I just bought a new 'winter time' perfume for myself. I ended up getting Guess by Marciano. I love love LOVE it! Its more earthy than what I normally wear, so I thought it was a good change for the season


----------



## lukinamama (Dec 17, 2008)

My new love is Armani Diamonds


----------



## florabundance (Dec 17, 2008)

If you're into Chanel fragrances, then i'd definitely recommend either 
- Issey Miyake, L'eau D'Issey Femme
or
- Jean Paul Gaultier, Classique.
They're both statement fragrances, but a little more romantic as opposed to rich...if that makes sense lol.

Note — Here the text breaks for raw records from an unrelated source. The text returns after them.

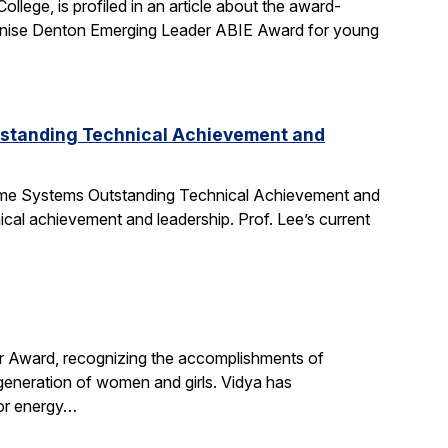
ege, is profiled in an article about the award-
nise Denton Emerging Leader ABIE Award for young
tstanding Technical Achievement and
Time Systems Outstanding Technical Achievement and
ical achievement and leadership. Prof. Lee’s current
r Award, recognizing the accomplishments of
 generation of women and girls. Vidya has
for energy…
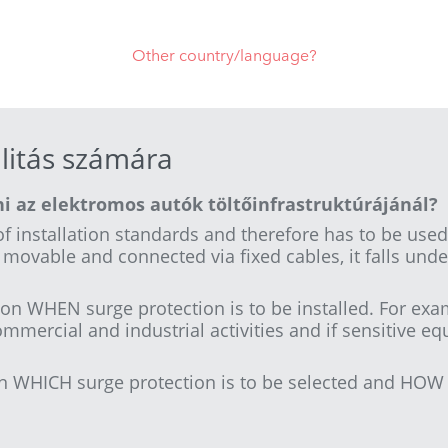
Other country/language?
litás számára
i az elektromos autók töltőinfrastruktúrájánál?
f installation standards and therefore has to be used
ot movable and connected via fixed cables, it falls unde
on WHEN surge protection is to be installed. For exam
ommercial and industrial activities and if sensitive e
n WHICH surge protection is to be selected and HOW i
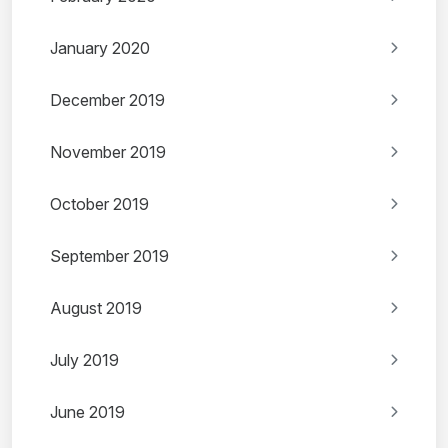
January 2020
December 2019
November 2019
October 2019
September 2019
August 2019
July 2019
June 2019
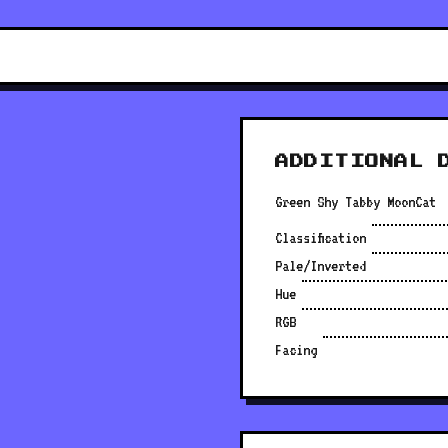
ADDITIONAL 
Green Shy Tabby MoonCat
Classification
Pale/Inverted
Hue
RGB
Facing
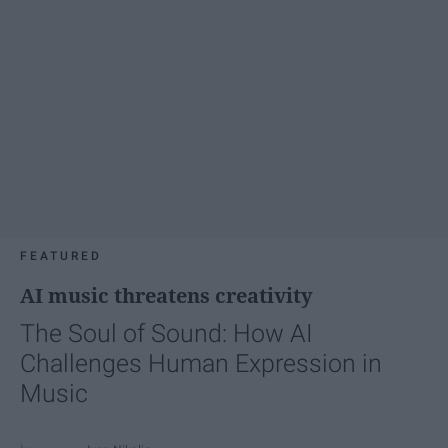
FEATURED
AI music threatens creativity
The Soul of Sound: How AI
Challenges Human Expression in
Music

Smell them and let me know what u think


----------



## jalisha (Dec 29, 2008)

i used to wear ralph lauren, i forgot what it was called, but the cap was blue with a clear glass circular bottle.

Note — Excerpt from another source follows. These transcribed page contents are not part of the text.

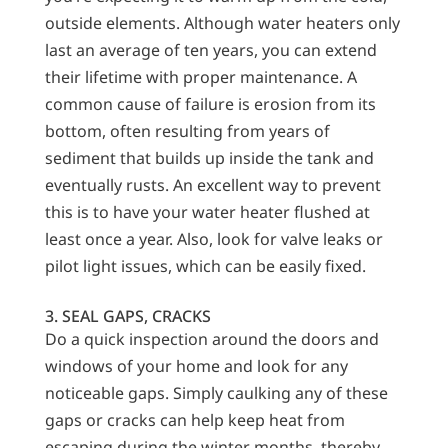
outside elements. Although water heaters only
last an average of ten years, you can extend
their lifetime with proper maintenance. A
common cause of failure is erosion from its
bottom, often resulting from years of
sediment that builds up inside the tank and
eventually rusts. An excellent way to prevent
this is to have your water heater flushed at
least once a year. Also, look for valve leaks or
pilot light issues, which can be easily fixed.
3. SEAL GAPS, CRACKS
Do a quick inspection around the doors and
windows of your home and look for any
noticeable gaps. Simply caulking any of these
gaps or cracks can help keep heat from
escaping during the winter months, thereby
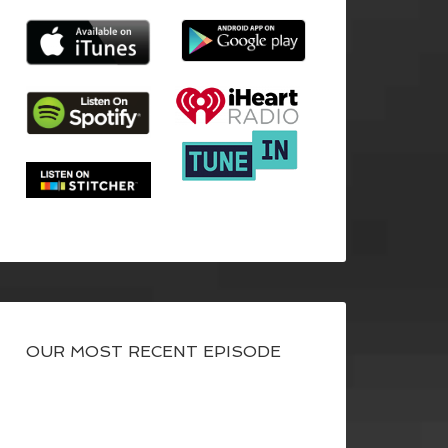
OUR MOST RECENT EPISODE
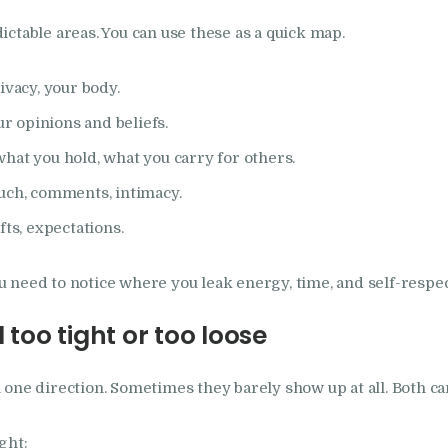
ctable areas. You can use these as a quick map.
ivacy, your body.
ur opinions and beliefs.
hat you hold, what you carry for others.
uch, comments, intimacy.
fts, expectations.
You need to notice where you leak energy, time, and self-respec
 too tight or too loose
one direction. Sometimes they barely show up at all. Both ca
ght:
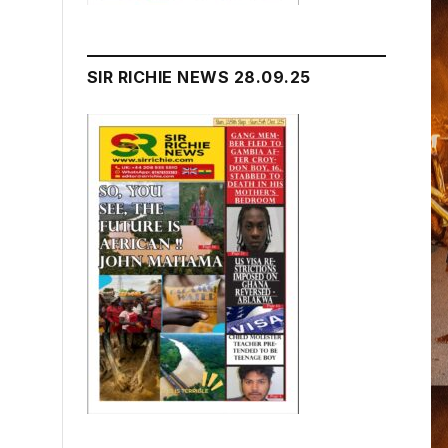
SIR RICHIE NEWS 28.09.25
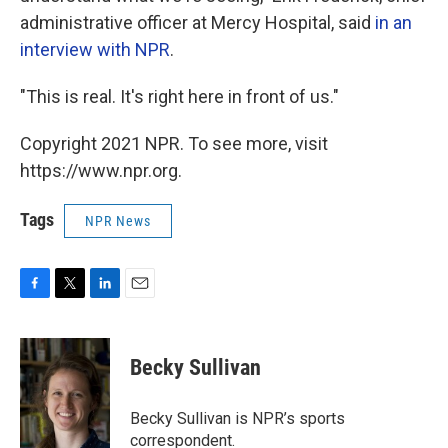
administrative officer at Mercy Hospital, said
in an
interview with NPR
.
"This is real. It's right here in front of us."
Copyright 2021 NPR. To see more, visit
https://www.npr.org.
Tags
NPR News
F
T
L
E
a
w
i
m
c
i
n
a
e
t
k
i
Becky Sullivan
b
t
e
l
o
e
d
o
r
I
Becky Sullivan is NPR’s sports
k
n
correspondent.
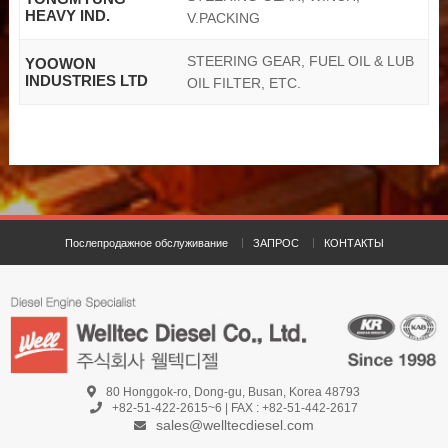
HEAVY IND.
V.PACKING
STEERING GEAR, FUEL OIL & LUB
YOOWON
INDUSTRIES LTD
OIL FILTER, ETC.
Послепродажное обслуживание
ЗАПРОС
КОНТАКТЫ
80 Honggok-ro, Dong-gu, Busan, Korea 48793
+82-51-422-2615~6 | FAX : +82-51-442-2617
sales@welltecdiesel.com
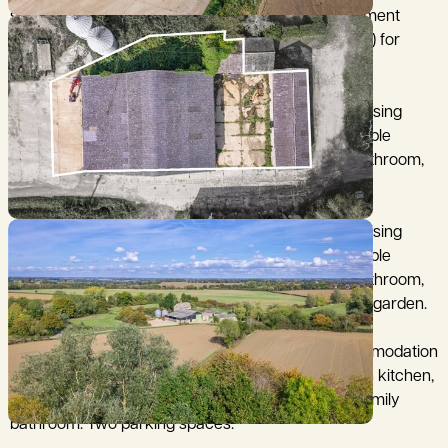
stores benefitting from Class Q permitted development
rights (Mid Suffolk District Council ref DC/25/01524) for
conversion to three open plan dwellings.
Barn 1: on the west side of the main building comprising
open plan kitchen, dining and living area, three double
bedrooms (two with en suite bathrooms), family bathroom,
large utility room. Two parking spaces and garden.
Barn 2: on the east side of the main building comprising
open plan kitchen, dining and living area, three double
bedrooms (two with en suite bathrooms), family bathroom,
large utility room. Two parking spaces, garage and garden.
Barn 3: in a detached building with all of the accommodation
on the ground floor and comprising large open plan kitchen,
dining and living area, two double bedrooms and family
bathroom. Two parking spaces.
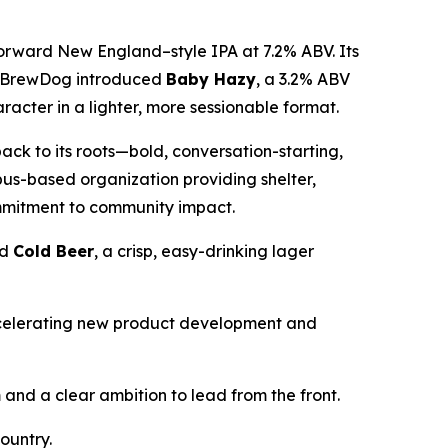
orward New England–style IPA at 7.2% ABV. Its
ss, BrewDog introduced
Baby Hazy
, a 3.2% ABV
acter in a lighter, more sessionable format.
back to its roots—bold, conversation-starting,
us-based organization providing shelter,
ommitment to community impact.
nd
Cold Beer
, a crisp, easy-drinking lager
ccelerating new product development and
nd a clear ambition to lead from the front.
ountry.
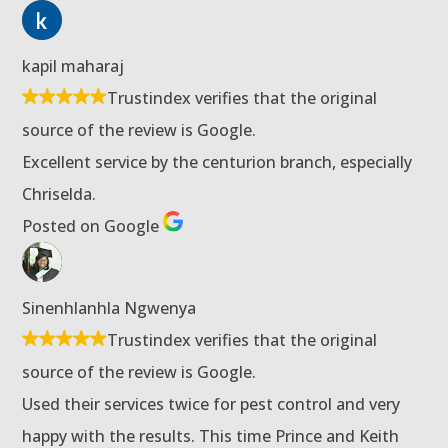
kapil maharaj
Trustindex verifies that the original
source of the review is Google.
Excellent service by the centurion branch, especially
Chriselda.
Posted on Google
Sinenhlanhla Ngwenya
Trustindex verifies that the original
source of the review is Google.
Used their services twice for pest control and very
happy with the results. This time Prince and Keith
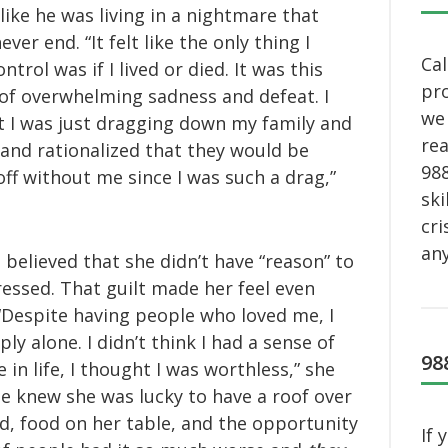
 like he was living in a nightmare that
ver end. “It felt like the only thing I
Cal
ntrol was if I lived or died. It was this
pro
 of overwhelming sadness and defeat. I
we 
 I was just dragging down my family and
rea
 and rationalized that they would be
988
off without me since I was such a drag,”
ski
cri
any
 believed that she didn’t have “reason” to
essed. That guilt made her feel even
“Despite having people who loved me, I
ply alone. I didn’t think I had a sense of
98
 in life, I thought I was worthless,” she
he knew she was lucky to have a roof over
d, food on her table, and the opportunity
If 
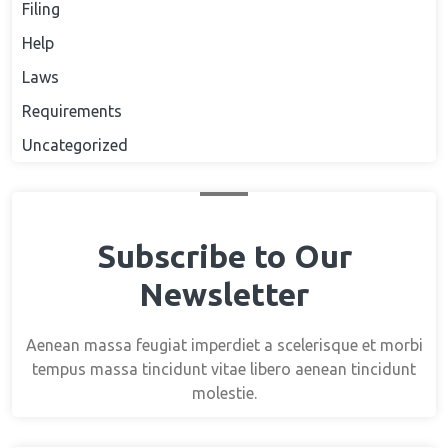
Filing
Help
Laws
Requirements
Uncategorized
Subscribe to Our
Newsletter
Aenean massa feugiat imperdiet a scelerisque et morbi
tempus massa tincidunt vitae libero aenean tincidunt
molestie.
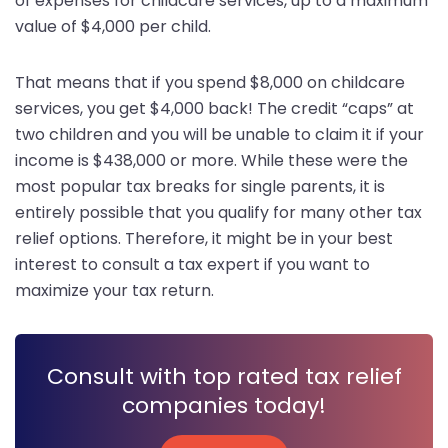
of expenses for childcare services, up to a maximum
value of $4,000 per child.
That means that if you spend $8,000 on childcare
services, you get $4,000 back! The credit “caps” at
two children and you will be unable to claim it if your
income is $438,000 or more. While these were the
most popular tax breaks for single parents, it is
entirely possible that you qualify for many other tax
relief options. Therefore, it might be in your best
interest to consult a tax expert if you want to
maximize your tax return.
Consult with top rated tax relief
companies today!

it was great until i ran out.

now i'm switching to L.A.M.B
i love that scent! 
	

	
	
		
		

		
		
	


	



and next, i'll try miss cherie by dior


----------



## utgirl2006 (Dec 29, 2008)

Give Estee Lauder Pleasures a try.  Or, try DKNY Be Delicious.  I get compliments everytime I wear either of them.


----------



## spendtoomuch (Dec 29, 2008)

I love Lacoste pour femme.


----------



## enajee (Dec 30, 2008)

feerie- van cleef & arpel love it!


----------



## Holy Rapture (Dec 30, 2008)

Yeah, do try Estee Lauder Pleasures once .. You might love it


----------



## COBI (Dec 30, 2008)

Quote:

   Originally Posted by *enajee* 

 
_feerie- van cleef & arpel love it!_

 
This is my current favorite, too.  The smaller bottle is $110, but the scent lasts all day.


----------